Un uomo è stato arrestato dai carabinieri, in esecuzione di un’ordinanza di custodia cautelare emessa dal gip su richiesta della Dda, con l’accusa di omicidio in concorso, aggravato dai motivi abietti, dalle condizioni di minorata difesa e dal fine di eseguire una rapina a mano armata.
Decisive, per imprimere una svolta alle indagini (che si sono avvalse anche di intercettazioni e servizi di osservazione), le dichiarazioni fornite da uno dei complici del delitto, nel frattempo diventato collaboratore di giustizia. Il terzo uomo che partecipò all’omicidio nel frattempo è deceduto. Tutto era iniziato con un tentativo di rapina a mano armata, programmato per la notte del 4 maggio 2002, ai danni di uno dei fruitori di prestazioni sessuali a pagamento, che spesso la sera si intrattenevano con uomini (e anche con minori) nei pressi dello stadio cittadino.

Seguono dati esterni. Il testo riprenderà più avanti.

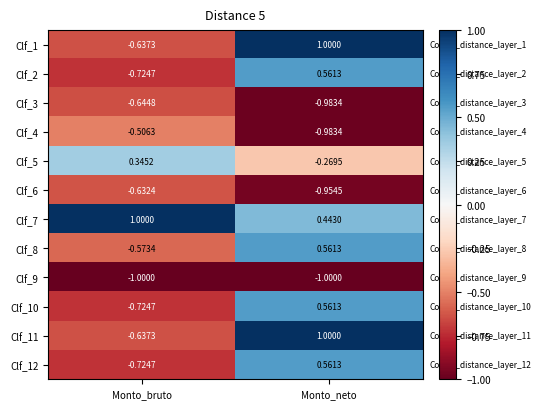

Where does the Clf_10 series first go above 0?

Monto_neto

Nell’occasione, uno degli indagati indusse la vittima ad appartarsi in zona isolata e priva di illuminazione pubblica, favorendo così l’intervento dei due complici, i quali si avvicinarono al veicolo per commettere la rapina. Il brindisino cercò di fuggire e, per fermarlo, vennero esplosi quattro colpi di arma da fuoco con una pistola calibro 9x21.